** Information given follows **

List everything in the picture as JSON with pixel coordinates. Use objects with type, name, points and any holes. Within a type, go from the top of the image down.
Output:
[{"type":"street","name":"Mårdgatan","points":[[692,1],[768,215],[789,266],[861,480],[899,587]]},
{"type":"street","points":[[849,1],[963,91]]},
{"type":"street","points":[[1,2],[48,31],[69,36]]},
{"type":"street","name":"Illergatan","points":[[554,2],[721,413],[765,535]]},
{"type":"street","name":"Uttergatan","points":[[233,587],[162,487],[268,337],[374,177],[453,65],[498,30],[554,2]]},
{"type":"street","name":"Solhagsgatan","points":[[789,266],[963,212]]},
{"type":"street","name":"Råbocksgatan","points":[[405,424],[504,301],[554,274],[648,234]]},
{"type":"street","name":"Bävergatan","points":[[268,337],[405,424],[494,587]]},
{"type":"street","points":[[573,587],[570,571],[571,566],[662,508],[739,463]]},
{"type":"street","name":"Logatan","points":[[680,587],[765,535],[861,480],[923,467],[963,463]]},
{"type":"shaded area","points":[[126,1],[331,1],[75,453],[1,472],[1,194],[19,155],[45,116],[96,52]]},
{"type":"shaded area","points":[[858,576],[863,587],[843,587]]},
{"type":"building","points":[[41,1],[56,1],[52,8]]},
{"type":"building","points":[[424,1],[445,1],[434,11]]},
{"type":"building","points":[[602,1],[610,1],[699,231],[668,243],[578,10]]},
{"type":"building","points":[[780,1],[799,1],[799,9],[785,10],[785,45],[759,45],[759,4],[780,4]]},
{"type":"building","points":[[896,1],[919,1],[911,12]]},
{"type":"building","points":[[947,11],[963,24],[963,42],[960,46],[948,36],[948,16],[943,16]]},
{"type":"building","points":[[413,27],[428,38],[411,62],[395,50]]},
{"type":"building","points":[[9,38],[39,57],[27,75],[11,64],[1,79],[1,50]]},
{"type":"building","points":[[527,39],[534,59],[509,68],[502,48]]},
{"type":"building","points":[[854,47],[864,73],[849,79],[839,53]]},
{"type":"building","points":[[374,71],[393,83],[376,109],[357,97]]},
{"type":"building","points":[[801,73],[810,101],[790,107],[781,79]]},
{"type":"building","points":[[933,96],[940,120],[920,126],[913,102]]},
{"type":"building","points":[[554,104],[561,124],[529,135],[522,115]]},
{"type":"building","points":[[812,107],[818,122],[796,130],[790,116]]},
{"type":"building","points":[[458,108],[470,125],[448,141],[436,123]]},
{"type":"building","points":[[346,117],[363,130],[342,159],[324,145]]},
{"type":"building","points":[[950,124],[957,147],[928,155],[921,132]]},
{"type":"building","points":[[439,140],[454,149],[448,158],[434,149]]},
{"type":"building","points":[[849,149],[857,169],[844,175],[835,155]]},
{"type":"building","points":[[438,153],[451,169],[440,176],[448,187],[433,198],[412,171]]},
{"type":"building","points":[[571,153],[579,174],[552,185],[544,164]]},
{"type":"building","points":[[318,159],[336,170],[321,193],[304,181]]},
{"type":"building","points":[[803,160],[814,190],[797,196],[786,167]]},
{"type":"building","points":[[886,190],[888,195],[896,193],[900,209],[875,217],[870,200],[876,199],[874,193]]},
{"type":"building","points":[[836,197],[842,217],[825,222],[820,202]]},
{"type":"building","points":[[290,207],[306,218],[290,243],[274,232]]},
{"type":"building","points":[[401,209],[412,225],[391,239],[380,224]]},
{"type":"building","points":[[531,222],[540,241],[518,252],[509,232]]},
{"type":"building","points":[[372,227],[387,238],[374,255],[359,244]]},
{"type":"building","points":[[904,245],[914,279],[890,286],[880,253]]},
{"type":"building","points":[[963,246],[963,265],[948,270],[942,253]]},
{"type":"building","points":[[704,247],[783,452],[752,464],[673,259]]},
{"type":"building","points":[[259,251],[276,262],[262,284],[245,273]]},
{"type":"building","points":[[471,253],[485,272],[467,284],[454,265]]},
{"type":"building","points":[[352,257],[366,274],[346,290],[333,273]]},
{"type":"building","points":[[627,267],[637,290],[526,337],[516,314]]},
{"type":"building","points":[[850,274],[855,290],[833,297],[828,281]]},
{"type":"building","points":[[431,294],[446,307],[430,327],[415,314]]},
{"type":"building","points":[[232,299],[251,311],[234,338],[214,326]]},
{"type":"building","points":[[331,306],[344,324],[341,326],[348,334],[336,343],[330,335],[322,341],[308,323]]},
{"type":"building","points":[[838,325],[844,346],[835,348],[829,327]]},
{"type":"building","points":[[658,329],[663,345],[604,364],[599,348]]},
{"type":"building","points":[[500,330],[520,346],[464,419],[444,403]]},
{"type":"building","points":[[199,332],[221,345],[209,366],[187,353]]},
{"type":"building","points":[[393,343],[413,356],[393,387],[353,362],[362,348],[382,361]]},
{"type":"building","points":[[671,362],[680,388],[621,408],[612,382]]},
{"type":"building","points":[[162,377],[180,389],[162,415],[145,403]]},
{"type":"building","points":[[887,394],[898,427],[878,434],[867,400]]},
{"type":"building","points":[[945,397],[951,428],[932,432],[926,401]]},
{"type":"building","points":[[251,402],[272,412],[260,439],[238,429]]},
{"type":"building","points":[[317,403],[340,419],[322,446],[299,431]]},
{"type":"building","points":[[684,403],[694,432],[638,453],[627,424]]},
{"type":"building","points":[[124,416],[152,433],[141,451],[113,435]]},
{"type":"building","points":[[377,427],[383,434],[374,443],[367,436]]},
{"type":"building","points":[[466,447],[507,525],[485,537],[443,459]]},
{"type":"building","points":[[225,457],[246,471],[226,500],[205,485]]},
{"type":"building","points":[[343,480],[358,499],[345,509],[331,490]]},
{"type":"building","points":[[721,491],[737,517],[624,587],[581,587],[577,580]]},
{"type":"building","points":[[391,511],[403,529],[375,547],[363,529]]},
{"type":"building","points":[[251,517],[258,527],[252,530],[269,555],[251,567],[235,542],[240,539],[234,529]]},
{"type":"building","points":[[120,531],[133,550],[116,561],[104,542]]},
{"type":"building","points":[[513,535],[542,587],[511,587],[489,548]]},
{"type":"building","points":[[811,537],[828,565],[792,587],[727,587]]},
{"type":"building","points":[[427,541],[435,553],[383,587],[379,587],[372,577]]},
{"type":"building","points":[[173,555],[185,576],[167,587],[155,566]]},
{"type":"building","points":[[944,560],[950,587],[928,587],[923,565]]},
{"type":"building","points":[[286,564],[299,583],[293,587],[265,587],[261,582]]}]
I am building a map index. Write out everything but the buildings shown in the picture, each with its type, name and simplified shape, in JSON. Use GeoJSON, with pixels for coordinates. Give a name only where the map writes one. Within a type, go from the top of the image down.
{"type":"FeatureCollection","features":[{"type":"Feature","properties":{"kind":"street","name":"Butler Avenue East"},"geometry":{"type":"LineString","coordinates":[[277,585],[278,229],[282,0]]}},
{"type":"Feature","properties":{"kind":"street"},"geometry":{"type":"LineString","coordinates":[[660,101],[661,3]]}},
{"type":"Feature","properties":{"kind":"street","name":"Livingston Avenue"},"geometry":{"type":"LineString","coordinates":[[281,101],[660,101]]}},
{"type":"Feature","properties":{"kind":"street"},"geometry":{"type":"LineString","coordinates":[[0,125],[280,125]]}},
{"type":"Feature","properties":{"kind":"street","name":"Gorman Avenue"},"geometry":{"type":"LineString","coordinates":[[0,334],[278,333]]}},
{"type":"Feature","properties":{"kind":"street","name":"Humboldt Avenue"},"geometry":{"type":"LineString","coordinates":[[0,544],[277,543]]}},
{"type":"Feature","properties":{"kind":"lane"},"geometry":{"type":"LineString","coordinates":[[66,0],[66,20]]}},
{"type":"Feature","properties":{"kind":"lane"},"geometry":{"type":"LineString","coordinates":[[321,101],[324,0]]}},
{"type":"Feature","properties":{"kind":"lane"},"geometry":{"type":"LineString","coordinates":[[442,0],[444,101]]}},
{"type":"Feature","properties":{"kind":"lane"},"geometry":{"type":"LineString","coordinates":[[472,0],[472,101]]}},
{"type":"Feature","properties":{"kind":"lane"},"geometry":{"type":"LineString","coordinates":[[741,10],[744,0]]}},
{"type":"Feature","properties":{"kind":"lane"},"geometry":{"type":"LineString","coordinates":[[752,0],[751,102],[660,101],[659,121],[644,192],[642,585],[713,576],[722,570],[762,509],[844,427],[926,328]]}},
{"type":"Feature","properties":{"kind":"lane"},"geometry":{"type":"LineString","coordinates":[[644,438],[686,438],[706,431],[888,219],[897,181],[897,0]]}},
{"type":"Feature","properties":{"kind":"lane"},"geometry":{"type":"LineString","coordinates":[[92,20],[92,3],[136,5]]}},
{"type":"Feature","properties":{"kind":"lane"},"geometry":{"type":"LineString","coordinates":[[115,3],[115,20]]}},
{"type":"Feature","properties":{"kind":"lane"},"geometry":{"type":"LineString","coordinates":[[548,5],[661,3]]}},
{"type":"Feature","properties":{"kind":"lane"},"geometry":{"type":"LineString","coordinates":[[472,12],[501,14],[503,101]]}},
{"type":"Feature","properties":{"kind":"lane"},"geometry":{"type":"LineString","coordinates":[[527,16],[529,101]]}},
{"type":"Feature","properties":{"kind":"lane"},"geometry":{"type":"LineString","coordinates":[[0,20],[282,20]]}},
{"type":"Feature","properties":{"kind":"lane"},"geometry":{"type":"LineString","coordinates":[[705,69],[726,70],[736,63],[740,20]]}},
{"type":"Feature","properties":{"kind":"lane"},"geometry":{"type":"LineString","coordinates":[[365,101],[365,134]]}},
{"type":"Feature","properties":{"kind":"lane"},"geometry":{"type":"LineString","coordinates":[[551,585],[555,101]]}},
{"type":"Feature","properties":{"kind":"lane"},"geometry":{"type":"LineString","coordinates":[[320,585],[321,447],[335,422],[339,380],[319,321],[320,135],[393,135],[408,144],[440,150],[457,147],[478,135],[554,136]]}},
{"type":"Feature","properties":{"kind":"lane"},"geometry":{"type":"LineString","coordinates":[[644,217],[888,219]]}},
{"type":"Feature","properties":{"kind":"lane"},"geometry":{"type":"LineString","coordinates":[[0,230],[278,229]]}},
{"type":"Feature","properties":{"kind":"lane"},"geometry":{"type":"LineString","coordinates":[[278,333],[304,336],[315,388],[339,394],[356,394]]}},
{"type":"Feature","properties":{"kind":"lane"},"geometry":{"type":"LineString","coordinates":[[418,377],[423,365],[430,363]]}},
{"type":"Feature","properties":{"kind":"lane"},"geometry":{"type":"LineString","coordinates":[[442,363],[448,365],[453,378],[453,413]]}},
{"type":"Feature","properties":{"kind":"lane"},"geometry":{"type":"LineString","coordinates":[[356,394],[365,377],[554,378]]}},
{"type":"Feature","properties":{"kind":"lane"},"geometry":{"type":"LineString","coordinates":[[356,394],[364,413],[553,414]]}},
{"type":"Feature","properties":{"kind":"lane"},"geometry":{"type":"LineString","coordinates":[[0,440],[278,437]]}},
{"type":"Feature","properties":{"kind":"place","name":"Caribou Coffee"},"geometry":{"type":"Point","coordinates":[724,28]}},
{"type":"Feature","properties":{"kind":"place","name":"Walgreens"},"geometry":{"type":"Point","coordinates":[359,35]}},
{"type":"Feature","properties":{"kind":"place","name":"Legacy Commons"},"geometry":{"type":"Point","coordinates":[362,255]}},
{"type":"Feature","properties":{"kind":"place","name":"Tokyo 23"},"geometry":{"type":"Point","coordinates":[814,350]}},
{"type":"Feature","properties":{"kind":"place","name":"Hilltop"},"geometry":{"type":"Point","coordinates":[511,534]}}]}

** End of Information given **

About this task: Return from the data every line that holds "Avenue".

Task result:
{"type":"FeatureCollection","features":[{"type":"Feature","properties":{"kind":"street","name":"Butler Avenue East"},"geometry":{"type":"LineString","coordinates":[[277,585],[278,229],[282,0]]}},
{"type":"Feature","properties":{"kind":"street","name":"Livingston Avenue"},"geometry":{"type":"LineString","coordinates":[[281,101],[660,101]]}},
{"type":"Feature","properties":{"kind":"street","name":"Gorman Avenue"},"geometry":{"type":"LineString","coordinates":[[0,334],[278,333]]}},
{"type":"Feature","properties":{"kind":"street","name":"Humboldt Avenue"},"geometry":{"type":"LineString","coordinates":[[0,544],[277,543]]}},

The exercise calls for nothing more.